Homélie pour le 11ème dimanche du temps ordinaire « A »

18 juin 2023

Exode 19, 2-6 ; Romains 5, 6-11 ; Matthieu 9, 36-10, 8 

H O M É L I E

          Le récit que nous avons lu dans la première lecture se situe à peine trois mois après que le peuple d’Israël fût sorti d’Égypte, et qu’il fût arrivé en face du Sinaï où aura lieu la rencontre entre Moïse et Dieu.  Moïse entreprend de monter vers Dieu et Dieu l’appelle du haut de la montagne. Le message reçu n’est cependant pas pour Moïse tout seul ; il est pour tout le peuple avec qui Dieu veut faire une Alliance et à qui il confie une mission collective : « vous serez pour moi un royaume de prêtres, une nation sainte ». 

          Quarante ans plus tard, un peu avant l’entrée dans la terre promise, Moïse qui sait que sa mort est proche, supplie Dieu de lui donner un successeur « afin que le peuple ne soit pas comme des brebis sans berger » (Nombres 27,17). C’est cette même expression qui est reprise par Matthieu au début de l’Évangile d’aujourd’hui, lorsqu’il dit que Jésus envoie ses disciples aux foules, à cause de la compassion qu’il a pour ces foules « fatiguées et abattues comme des brebis sans berger ». Entre ces deux textes, c’est toute la vie de Moïse qui est évoquée, ce qui apporte une lumière très vive aussi bien sur la mission de Jésus que sur celle de son Église.

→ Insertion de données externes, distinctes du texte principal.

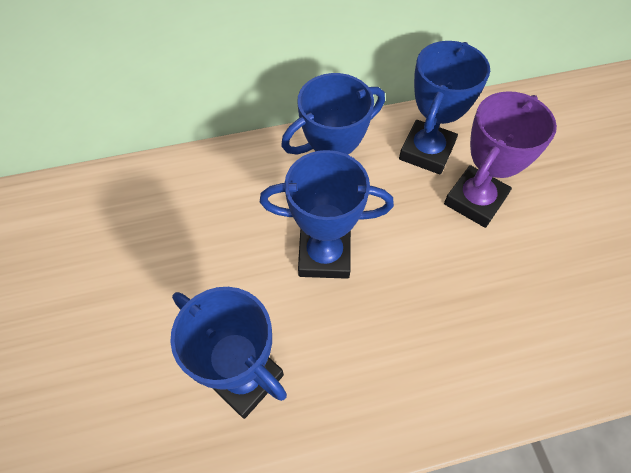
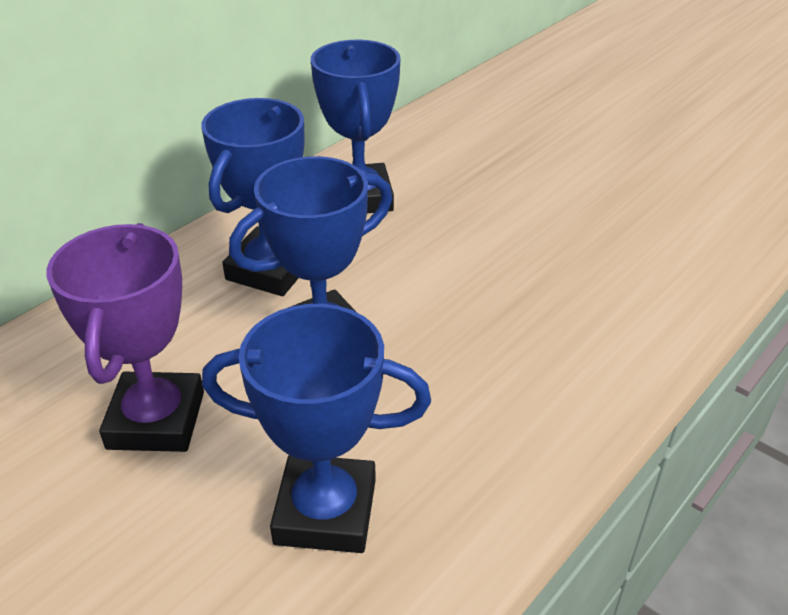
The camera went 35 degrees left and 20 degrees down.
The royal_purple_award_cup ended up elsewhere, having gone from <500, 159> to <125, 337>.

          Les rabbins du temps de Jésus s’entouraient de quelques disciples, avec qui ils vivaient dans une école ou à la porte d’une ville.  Jésus a choisi un style tout différent.  Il est un rabbin itinérant qui n’attend pas que les disciples viennent à lui mais va plutôt à leur rencontre.  Il ne forme pas ses disciples par de longs discours, mais les associe tout simplement à ses périples missionnaires et les envoie aussi en mission.  Il ne se situe nullement dans la lignée des prêtres de son temps (préoccupés par les sacrifices et l’argent du peuple) et encore moins dans celle des Pharisiens (élite hautaine), mais plutôt dans celle des grands prophètes et, au-delà d’eux, dans la suite de Moïse lui-même.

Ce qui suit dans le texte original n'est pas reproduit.